К новым знакомствам я относился с осторожностью. Темные глаза Уильяма доверие не вызывали, но, все же, пришлось пожать крепкую мозолистую ладонь. Кто ты такой, и чего от меня хочешь? Эти вопросы у меня возникали, когда кто-то пытался со мной общаться. Пять лет в бегах, да и не совсем легкая жизнь в целом, научили относиться к людям с недоверием. Хотя Уильям не выглядел подлецом. Даже показался простоватым.

— Да не смотри ты на меня так, вот, — он вытащил из-под сена на своей койке тарелку, и поставил ее передо мной. — Я просто ищу себе друга. Я не страшный. Эй, ты, — Уильям обратился к соседу, который еще не притронулся к похлебке. — Делись едой.

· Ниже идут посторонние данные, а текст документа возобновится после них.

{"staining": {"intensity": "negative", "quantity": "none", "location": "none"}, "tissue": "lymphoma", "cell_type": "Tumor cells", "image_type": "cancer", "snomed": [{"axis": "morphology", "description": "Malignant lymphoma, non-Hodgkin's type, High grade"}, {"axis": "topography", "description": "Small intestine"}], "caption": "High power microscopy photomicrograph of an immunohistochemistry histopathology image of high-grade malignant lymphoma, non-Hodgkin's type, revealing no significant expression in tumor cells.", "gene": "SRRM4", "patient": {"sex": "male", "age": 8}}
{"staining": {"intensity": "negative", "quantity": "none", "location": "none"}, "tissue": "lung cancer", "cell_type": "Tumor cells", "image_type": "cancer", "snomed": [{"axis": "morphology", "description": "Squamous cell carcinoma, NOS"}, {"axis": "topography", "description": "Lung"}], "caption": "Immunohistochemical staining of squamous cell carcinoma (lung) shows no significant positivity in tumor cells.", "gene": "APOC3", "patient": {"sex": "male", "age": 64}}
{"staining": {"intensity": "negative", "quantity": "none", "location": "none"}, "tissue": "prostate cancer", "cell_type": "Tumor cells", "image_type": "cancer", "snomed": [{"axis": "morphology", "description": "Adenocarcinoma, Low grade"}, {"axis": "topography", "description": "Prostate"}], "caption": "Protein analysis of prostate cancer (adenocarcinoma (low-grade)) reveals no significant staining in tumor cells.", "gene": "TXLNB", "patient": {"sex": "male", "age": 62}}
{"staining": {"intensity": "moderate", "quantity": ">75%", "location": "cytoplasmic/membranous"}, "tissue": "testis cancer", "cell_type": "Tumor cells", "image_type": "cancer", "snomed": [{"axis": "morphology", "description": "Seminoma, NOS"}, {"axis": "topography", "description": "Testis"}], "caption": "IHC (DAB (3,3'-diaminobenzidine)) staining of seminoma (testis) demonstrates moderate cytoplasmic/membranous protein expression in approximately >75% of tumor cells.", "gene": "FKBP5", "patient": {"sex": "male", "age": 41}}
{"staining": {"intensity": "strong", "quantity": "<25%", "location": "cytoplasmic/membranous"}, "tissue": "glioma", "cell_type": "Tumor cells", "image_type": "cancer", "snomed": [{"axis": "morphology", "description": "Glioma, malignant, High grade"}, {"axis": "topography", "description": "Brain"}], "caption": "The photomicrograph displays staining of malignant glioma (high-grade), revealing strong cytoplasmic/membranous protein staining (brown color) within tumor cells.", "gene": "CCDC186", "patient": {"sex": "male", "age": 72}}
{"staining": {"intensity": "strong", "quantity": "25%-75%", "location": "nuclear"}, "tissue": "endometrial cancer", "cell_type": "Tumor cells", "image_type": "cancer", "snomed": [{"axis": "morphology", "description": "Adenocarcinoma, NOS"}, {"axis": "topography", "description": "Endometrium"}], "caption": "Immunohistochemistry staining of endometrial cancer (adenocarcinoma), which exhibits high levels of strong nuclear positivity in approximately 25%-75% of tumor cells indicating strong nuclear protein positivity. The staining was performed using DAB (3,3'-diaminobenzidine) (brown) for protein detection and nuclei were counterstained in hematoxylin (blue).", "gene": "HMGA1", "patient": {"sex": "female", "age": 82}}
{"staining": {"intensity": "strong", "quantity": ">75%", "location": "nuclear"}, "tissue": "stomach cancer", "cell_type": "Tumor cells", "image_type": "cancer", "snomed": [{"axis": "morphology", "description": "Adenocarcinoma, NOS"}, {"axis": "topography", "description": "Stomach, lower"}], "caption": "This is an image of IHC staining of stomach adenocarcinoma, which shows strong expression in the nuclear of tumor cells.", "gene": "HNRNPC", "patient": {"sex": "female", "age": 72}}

— Я? — напрягся сосед. Лицо его чем-то напоминало крысиную морду. Он мне сразу стал противен, и непонятно, почему. — Почему я?

— Ну, тебя же хорошо накормят на кухне, а новенькому не дали тарелку.

— Слышишь, придурок, да мне плевать на этого грешника, — разозлился сосед, и нос у него стал красный. — Пусть хоть с голоду сдохнет. Я тебе сейчас….

— Он мой новый друг, — вдруг разозлился Уильям, схватил соседа за загривок, и с такой силой швырнул его в стену, что тот аж тапки под столом потерял. Сосед грохнулся в стену и повалился на пол без сознания. — Не надо грубить моему другу.

Очаровательная простота. Уильям вел себя так, будто мы пятьсот лет знакомы, а соседа запустил в полет с такой легкостью и невинностью, точно нашел деревянную куклу. Похоже, что он был не совсем сообразительным, или, проще говоря, дураком.

Но возражать ему никто не стал. Все молча продолжили есть. Видимо, дурака побаивались. Вроде человек, но природной дури в нем было мама не горюй.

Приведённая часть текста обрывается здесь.